After an hour Overholt came to the conclusion that he had better take Pandora’s box out to the cottage and sit on it there, since nothing suggested itself to him, in spite of his immense good-will to accept any suggestion which the spirit of coming Christmas might be kind enough to offer; and if he could do nothing else, he could at least work at his machine, and try to devise some means of constructing the tangent-balance, with the materials he had left, and perhaps, by the time he was thoroughly grimy and the workshop smelt like the Biblical bottomless pit, something would occur to him for Newton.

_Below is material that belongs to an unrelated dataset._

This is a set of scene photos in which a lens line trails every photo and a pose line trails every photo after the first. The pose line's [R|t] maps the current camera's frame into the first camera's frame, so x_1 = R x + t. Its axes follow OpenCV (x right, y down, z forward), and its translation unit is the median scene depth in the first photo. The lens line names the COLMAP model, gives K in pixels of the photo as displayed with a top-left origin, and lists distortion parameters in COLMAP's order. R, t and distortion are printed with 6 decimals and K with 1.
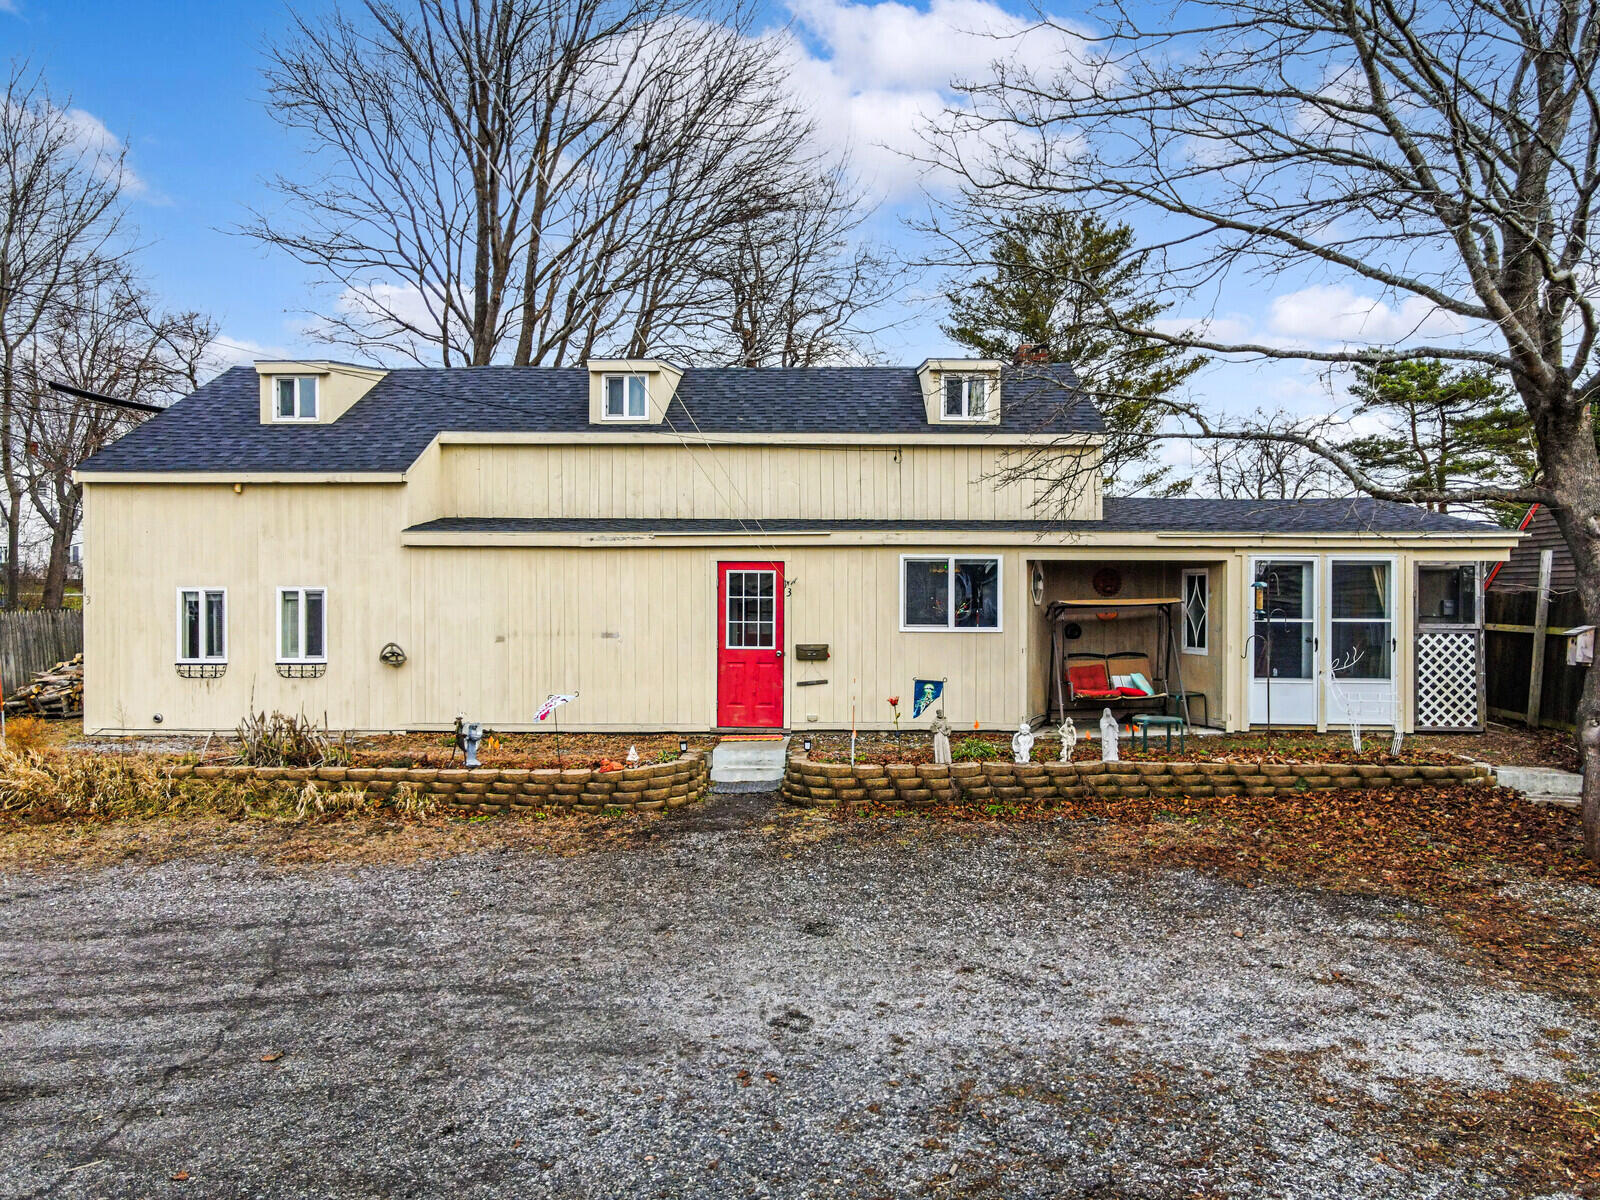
lens RADIAL K [[1255.5, 0, 800.0], [0, 1255.5, 600.0], [0, 0, 1]] dist [0.069231, 0.000526]
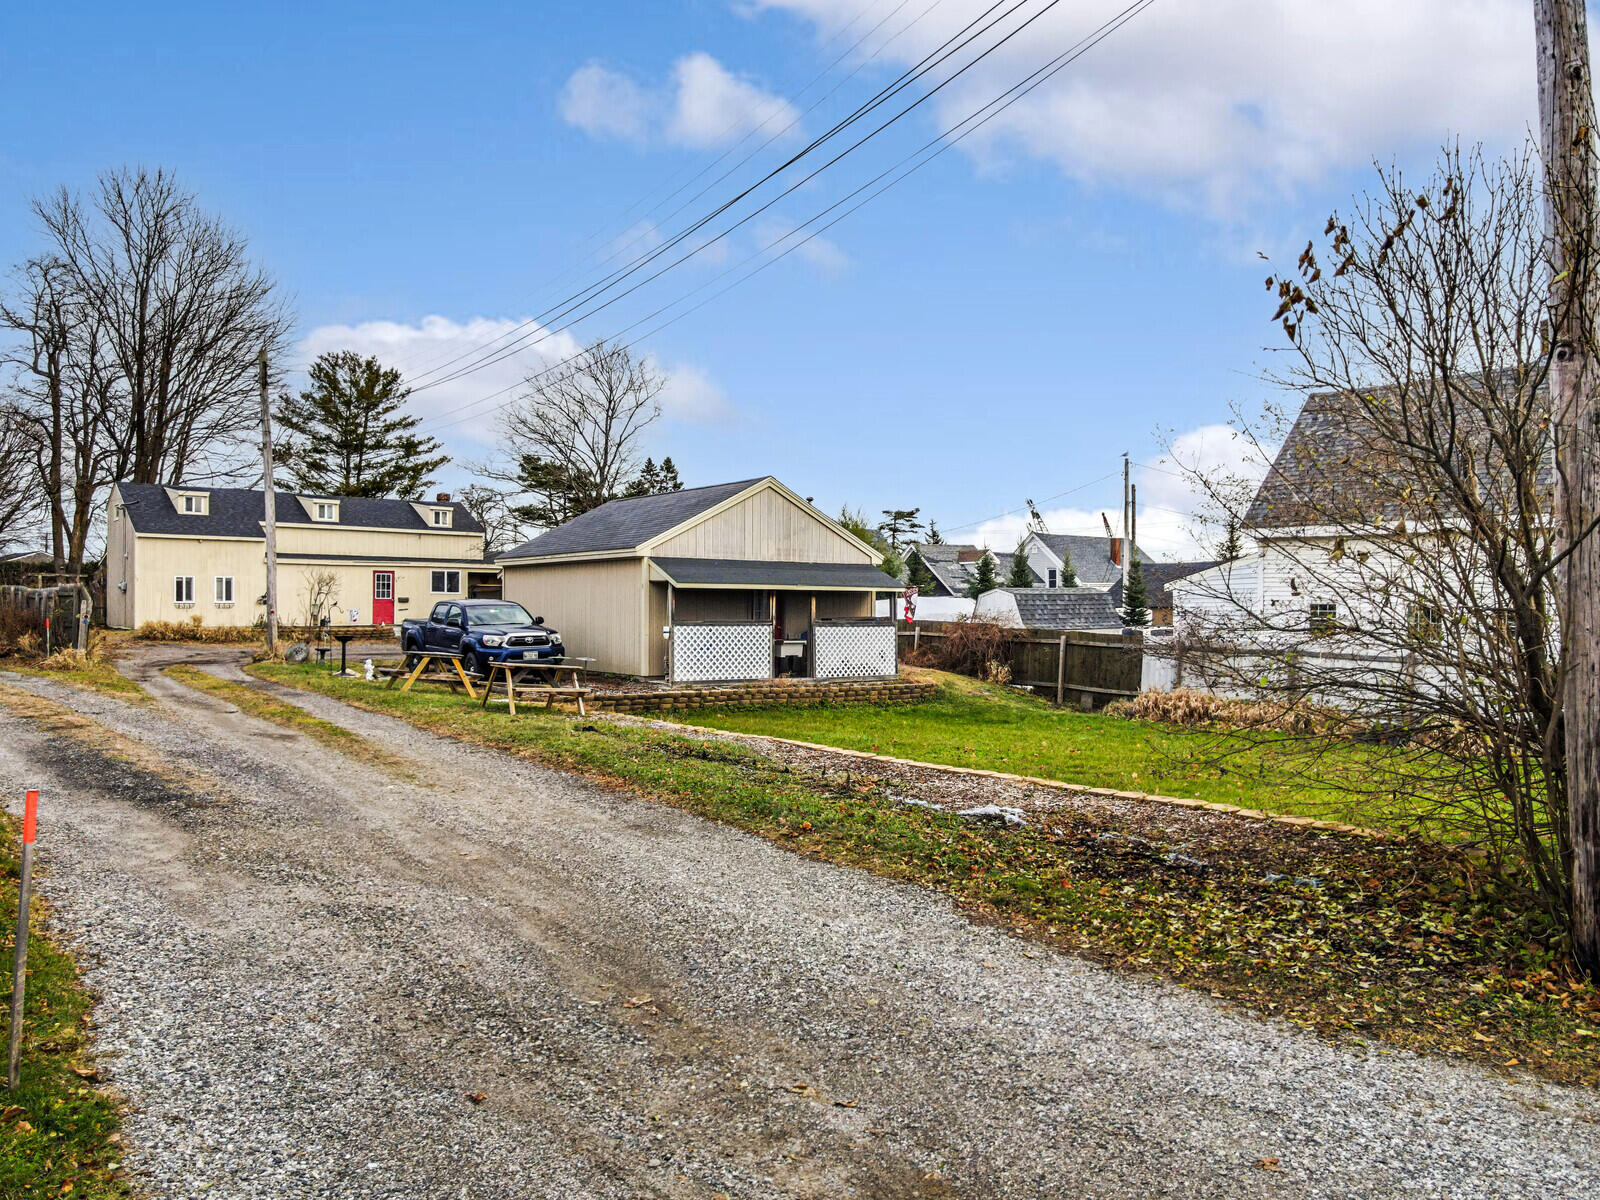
lens RADIAL K [[1118.4, 0, 800.0], [0, 1118.4, 600.0], [0, 0, 1]] dist [0.000433, 0.000118]
pose [[0.773774, 0.008432, 0.633406, -0.987234], [-0.005330, 0.999963, -0.006800, 0.054857], [-0.633440, 0.001885, 0.773790, -1.786244]]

He could also write a letter to his wife, a sort of anticipatory Christmas letter, and send her the book he had bought as a little gift, wrapping it in nice white paper first, tied with a bit of pale green ribband which she had left behind her, and which he had cherished nearly a year, and marking it “to be opened on Christmas morning”; and the parcel should then be done up securely in good brown grocer’s paper and addressed to her, and even registered, so that it could not possibly be lost.  It was a pretty book, and also a very excellent book, which he knew she wanted and would read often, so it was as well to take precautions.  He wished that Newton wanted a book, or even two or three, or magazines with gaily coloured pictures, or anything that older or younger boys would have liked a little.  But Newton was at that age which comes sooner or later to every healthy boy, and the sight of a book which he was meant to read and ought to read was infinitely worse than the ugliest old toad that ever flops out of a hollow tree at dusk, spitting poison and blinking his devilish little eyes at you when you come too near him.

Overholt had been brought up by people who lived in peace and good-will towards men, in a city where the spirit of Christmas still dwells, and sleeps most of the time, but wakens every year, like a giant of good courage and good cheer, at the sound of the merry bells across the snow, and to the sweet carol under the windows in the frosty night.  The Germans say that bad men have no songs; and we and all good fellows may say that bad people have no Christmas, and though they copy the letter they know not the spirit; and I say that a copied Christmas is no Christmas at all, because Christmas is a feast of hearts and not of poor bits of cut-down trees stuck up in sawdust and covered with lights and tinsel, even if they are hung with the most expensive gewgaws and gimcracks that ever are bought for gifts by people who are expected to give, whether they like or not.  But when the heart for Christmas is there and is beating, then a very little tree will do, if there be none better to the hand.

Overholt thought so, while the train rumbled, creaked, and clattered and jerked itself along, as only local trains can, probably because they are old and rheumatic and stiff and weak in the joints, like superannuated crocodiles, though they may have once been young express trains, sleek and shiny, and quick and noiseless as bright snakes.

Overholt thought so, too; but the trouble was that he saw not even the least little mite of a tree in sight for his boy when the 25th of December should come.  And it was coming, and was only a month away; and time is not a local train that stops at every station, and then kicks itself on a bit to stop at the next; it is the “Fast Limited,” and, what is more, it is the only one we can go by; and we cannot get out, because it never stops anywhere.